* **Instructions to follow**:
Take the data below and copy exactly the lines starting at the one with "[103,74,210,84] September 25, 2019" and finishing at the one with "[48,263,167,274] Download Emscripten", both included.

________

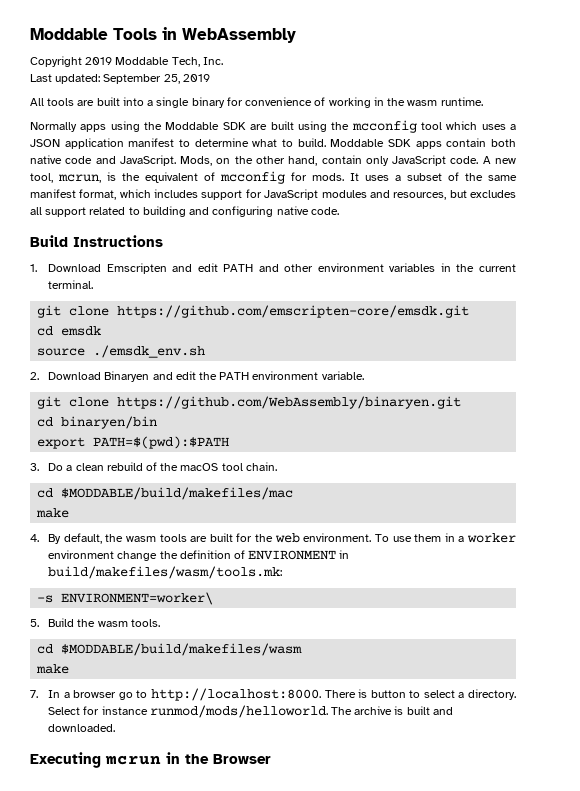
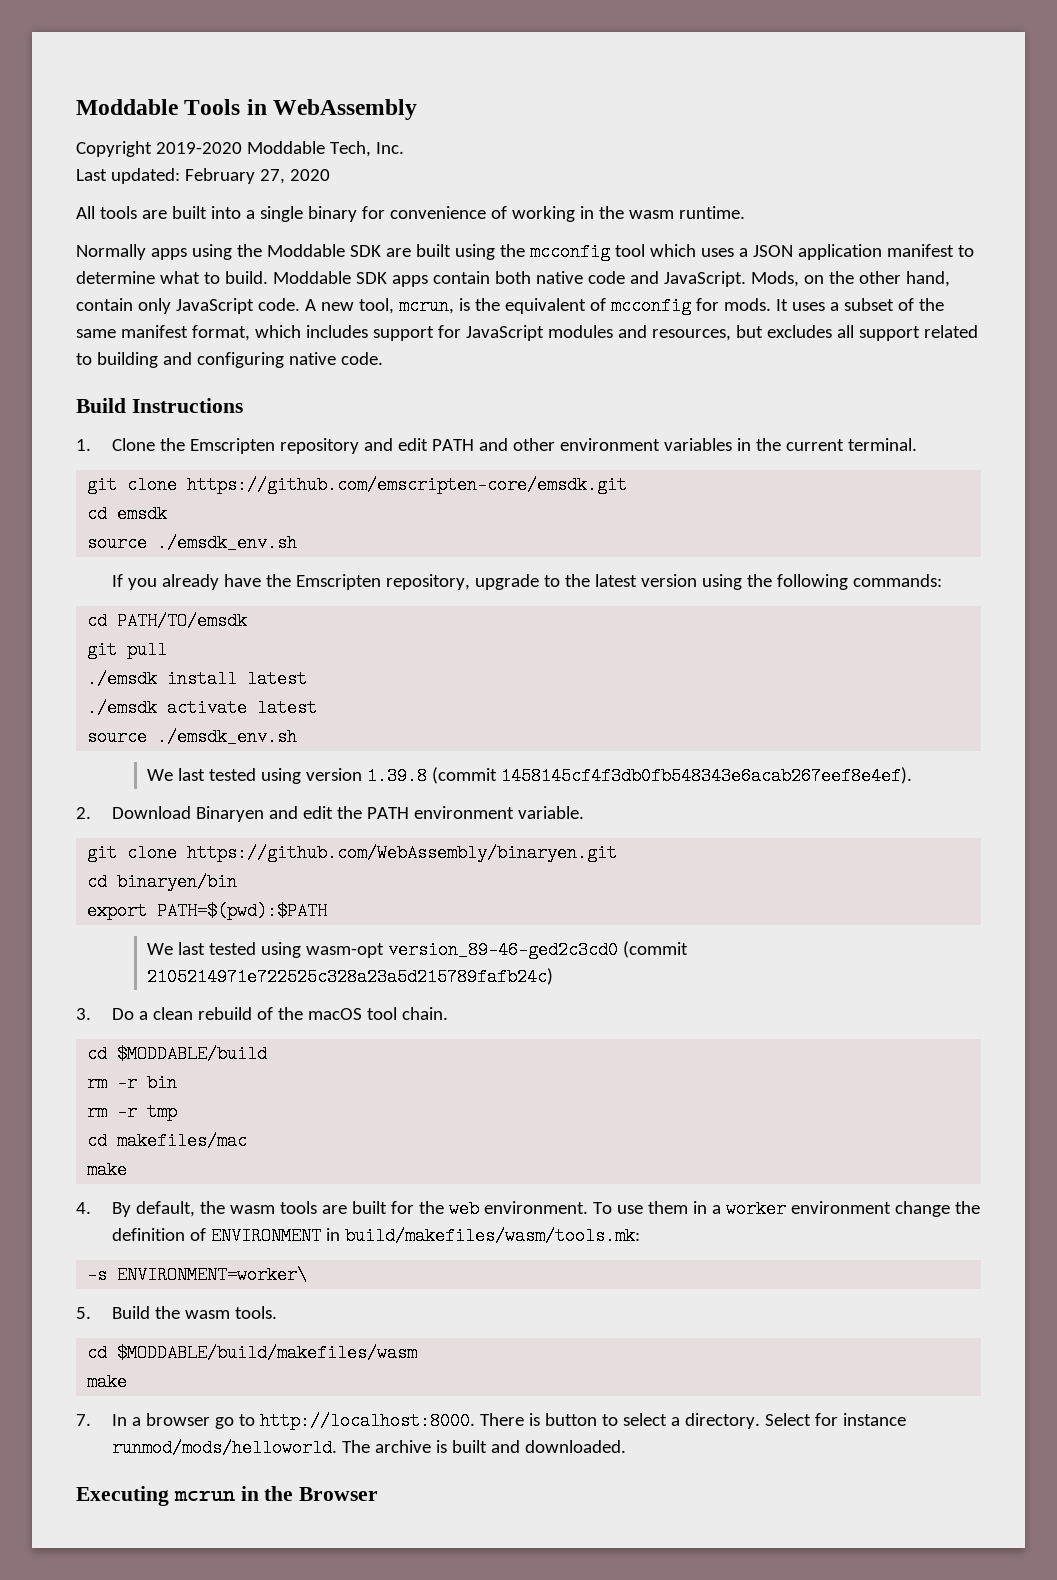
[85,57,113,65] 2019 -> [155,142,242,154] 2019-2020
[103,74,210,84] September 25, 2019 -> [184,168,330,184] February 27, 2020
[48,263,167,274] Download Emscripten -> [111,438,359,454] Clone the Emscripten repository
(206, 351) none -> [111,574,942,590] [87,612,248,630] [87,641,168,659] [87,670,308,688] [87,699,318,717] [87,728,298,746] [147,767,913,785] // If you already have the Emscripten repository, upgrade to the latest version using the following commands: // cd PATH/TO/emsdk // git pull // ./emsdk install latest // ./emsdk activate latest // source ./emsdk_env.sh // We last tested using version 1.39.8 (commit 1458145cf4f3db0fb548343e6acab267eef8e4ef).
(230, 442) none -> [147,941,689,959] [147,968,554,986] // We last tested using wasm-opt version_89-46-ged2c3cd0 (commit 2105214971e722525c328a23a5d215789fafb24c)
[61,487,294,500] $MODDABLE/build/makefiles/mac -> [117,1045,268,1063] [87,1074,178,1092] [87,1103,178,1121] [87,1132,248,1150] $MODDABLE/build // rm -r bin // rm -r tmp // cd makefiles/mac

________

* **Expected output**:
[103,74,210,84] September 25, 2019 -> [184,168,330,184] February 27, 2020
[48,263,167,274] Download Emscripten -> [111,438,359,454] Clone the Emscripten repository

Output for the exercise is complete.